Selected excerpt Start Marker

>>51239Funny how we come to diametrically opposed conclusions.
I do not think that reality is literally made up of categorically different entities. That is obviously untrue. There are many things in the world that are continuous in nature. But there are also categorically static constants. Like the gravitational constant or speed of light.
My view is that categorical differences arise or emerge from continuous phenomena. And that those categorizations are "meaningful". Or, more radically, that categories arising from the continuous IS what "meaning" is.
I could give an example that's a bit similar to Xeno's paradox. Imagine a continuous scale from 0 to 1. There are infinitely many points on that scale. There is no categorical "jump" from one point to the one "next" to it, it is a continuous scale made up of infinitesimal, imperceptible, undefinable differences. Between any two points, however close they are, there are also infinitely many points. Now, imagine two points. A and B. Let's say point A is lower on the scale, or closer to 0, than point B. Point B is "first", and point A is "second. Now imagine them moving towards 1 at different "speeds". A faster, B slower. There is
some moment, when A overtakes B. A becomes first, B second. Those two objects have now switched categories. The discrete emerged from the continuous.
Or another example, a banal one, but I think it illustrates the point. Say you're playing a video game, an FPS, and you're using a sniper rifle. Your job is to hit some point in space, like the enemy's head. There is an infinity of points where you could miss. There's a smaller, but still infinite set of points where you get a hit. Between them is an infinitesimal (practically) threshold. But there are only two results. Either you hit, or don't. And "meaning" is exactly that "switch" in outcome.
Whether a hunter gatherer's spear hits a point on the elk's body determines whether he eats tonight. There's no difference between all the infinite ways he has of missing the target. But there's a difference between whether he misses or not. That's "meaning".
Regarding the "scales of correctness". If there's a 1D, continuous scale of things of varying correctness, there's still SOME point that is the
most correct. That's a categorical notion.

Selected excerpt End Marker
Raw data Start Marker

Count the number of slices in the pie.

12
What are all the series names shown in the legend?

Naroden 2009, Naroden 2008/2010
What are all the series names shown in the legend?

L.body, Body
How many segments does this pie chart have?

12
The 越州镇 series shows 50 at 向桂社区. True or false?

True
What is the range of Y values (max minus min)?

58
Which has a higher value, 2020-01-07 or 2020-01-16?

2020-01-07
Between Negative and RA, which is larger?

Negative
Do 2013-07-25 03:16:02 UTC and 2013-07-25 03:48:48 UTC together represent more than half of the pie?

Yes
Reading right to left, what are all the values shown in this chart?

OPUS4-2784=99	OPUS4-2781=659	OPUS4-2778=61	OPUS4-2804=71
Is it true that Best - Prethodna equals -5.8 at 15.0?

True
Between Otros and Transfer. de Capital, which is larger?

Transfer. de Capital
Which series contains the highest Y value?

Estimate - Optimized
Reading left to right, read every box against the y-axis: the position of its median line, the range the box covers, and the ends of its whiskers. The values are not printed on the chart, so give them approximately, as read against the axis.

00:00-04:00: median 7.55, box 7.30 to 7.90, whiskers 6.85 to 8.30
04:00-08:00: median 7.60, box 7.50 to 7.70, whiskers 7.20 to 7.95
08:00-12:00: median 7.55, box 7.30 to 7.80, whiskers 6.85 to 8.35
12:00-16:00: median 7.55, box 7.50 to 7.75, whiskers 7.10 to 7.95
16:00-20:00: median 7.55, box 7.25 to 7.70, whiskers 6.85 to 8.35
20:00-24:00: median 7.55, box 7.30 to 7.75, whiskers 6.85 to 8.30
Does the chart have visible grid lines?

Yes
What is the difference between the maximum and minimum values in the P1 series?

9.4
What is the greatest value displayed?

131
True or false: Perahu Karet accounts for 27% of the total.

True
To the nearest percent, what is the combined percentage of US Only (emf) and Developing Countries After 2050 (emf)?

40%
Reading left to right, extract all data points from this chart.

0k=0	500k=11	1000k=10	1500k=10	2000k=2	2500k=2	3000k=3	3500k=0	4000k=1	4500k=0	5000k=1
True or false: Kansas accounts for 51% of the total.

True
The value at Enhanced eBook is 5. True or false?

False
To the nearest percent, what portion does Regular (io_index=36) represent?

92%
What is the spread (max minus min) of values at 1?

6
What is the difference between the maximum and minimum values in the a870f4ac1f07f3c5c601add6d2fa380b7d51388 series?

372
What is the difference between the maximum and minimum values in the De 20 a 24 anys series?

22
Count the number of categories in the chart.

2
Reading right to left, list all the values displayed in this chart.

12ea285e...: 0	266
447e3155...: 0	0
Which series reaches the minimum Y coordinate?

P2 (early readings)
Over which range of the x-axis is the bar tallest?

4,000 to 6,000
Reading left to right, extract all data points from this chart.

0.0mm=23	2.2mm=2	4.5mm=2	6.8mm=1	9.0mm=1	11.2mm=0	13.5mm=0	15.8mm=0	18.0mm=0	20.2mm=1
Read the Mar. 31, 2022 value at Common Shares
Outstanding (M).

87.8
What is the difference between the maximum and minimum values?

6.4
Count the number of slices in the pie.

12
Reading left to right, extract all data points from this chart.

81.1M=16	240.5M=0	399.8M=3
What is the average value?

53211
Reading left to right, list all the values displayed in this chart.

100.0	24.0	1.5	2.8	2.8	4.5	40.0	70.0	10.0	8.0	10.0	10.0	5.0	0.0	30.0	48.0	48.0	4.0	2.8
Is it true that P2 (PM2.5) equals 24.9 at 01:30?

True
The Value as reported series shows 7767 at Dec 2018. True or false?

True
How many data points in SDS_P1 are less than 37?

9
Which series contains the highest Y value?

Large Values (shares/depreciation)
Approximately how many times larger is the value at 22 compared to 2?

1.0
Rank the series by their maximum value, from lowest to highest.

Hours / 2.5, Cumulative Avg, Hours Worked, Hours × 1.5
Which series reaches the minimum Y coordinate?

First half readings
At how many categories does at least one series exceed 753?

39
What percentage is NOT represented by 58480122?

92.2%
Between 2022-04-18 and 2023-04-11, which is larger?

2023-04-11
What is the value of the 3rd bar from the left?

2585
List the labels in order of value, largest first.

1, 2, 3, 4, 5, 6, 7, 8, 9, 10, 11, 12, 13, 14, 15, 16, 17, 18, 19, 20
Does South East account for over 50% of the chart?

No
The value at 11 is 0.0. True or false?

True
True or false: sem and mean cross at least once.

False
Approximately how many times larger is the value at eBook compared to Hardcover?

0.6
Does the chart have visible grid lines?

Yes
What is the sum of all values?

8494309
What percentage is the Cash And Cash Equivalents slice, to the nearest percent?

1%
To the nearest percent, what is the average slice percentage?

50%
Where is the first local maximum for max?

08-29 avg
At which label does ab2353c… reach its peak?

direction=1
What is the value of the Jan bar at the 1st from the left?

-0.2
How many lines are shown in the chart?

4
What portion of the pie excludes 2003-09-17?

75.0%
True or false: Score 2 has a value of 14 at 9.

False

Raw data End Marker

» **Required actions**
1) Answer each question from the post on continuity and meaning.
(a) Which two static constants does it name?
(b) In the sniper-rifle example, what are the only two results?
(c) In the hunter example, what does the spear hitting the elk decide?
2) Take the post on continuity and meaning further, starting after its last sentence.
The items have no part in this exercise.

» **Answers provided**
1)
(a) The gravitational constant and the speed of light.
(b) Either you hit, or you don't.
(c) Whether he eats tonight.

2)
Now, let's extend that to "vectors of axioms". There is still SOME vector along which lies a point that is furthest from the origin. That is the most correct point. Also a categorical notion.
Also, I tend to conflate the material, worldly and physical with continuousness, and the greek idea of "divinity" with the categorical. Because physical reality, in human experience, might as well consist of infinitely small distinctions. But it is from that space of infinity that meaning/category arises.
And to me, this phenomenon is the mystery of art. There's an infinite way you can arrange shapes, colors, lines, etc. on a canvas. But there are points in that space which can be recognized as a painting. Same with music and other art forms.
The "post-modern" view, to me, is opposite. The continuous that arises from the categorical. If no two things can be compared or evaluated because they're simply "different", then they must be in different categories. Literally apples and oranges. But from that arises a non-discrete "space" of indistinct objects. Like fundamental particles in a body, each a discrete entity, but without difference, because they're all equivalent.
>Also: Some of my favourite trees are being shredded, invoking saddenings.
Feels known. I had trees outside my window violently trimmed into ugly husks of their former selves last summer. I could write an entire angry schizopost on how improper tree trimming techniques turned the entire post-sovok into an ugly depressing shithole, even more so than commieblocks and pollution. Pic related.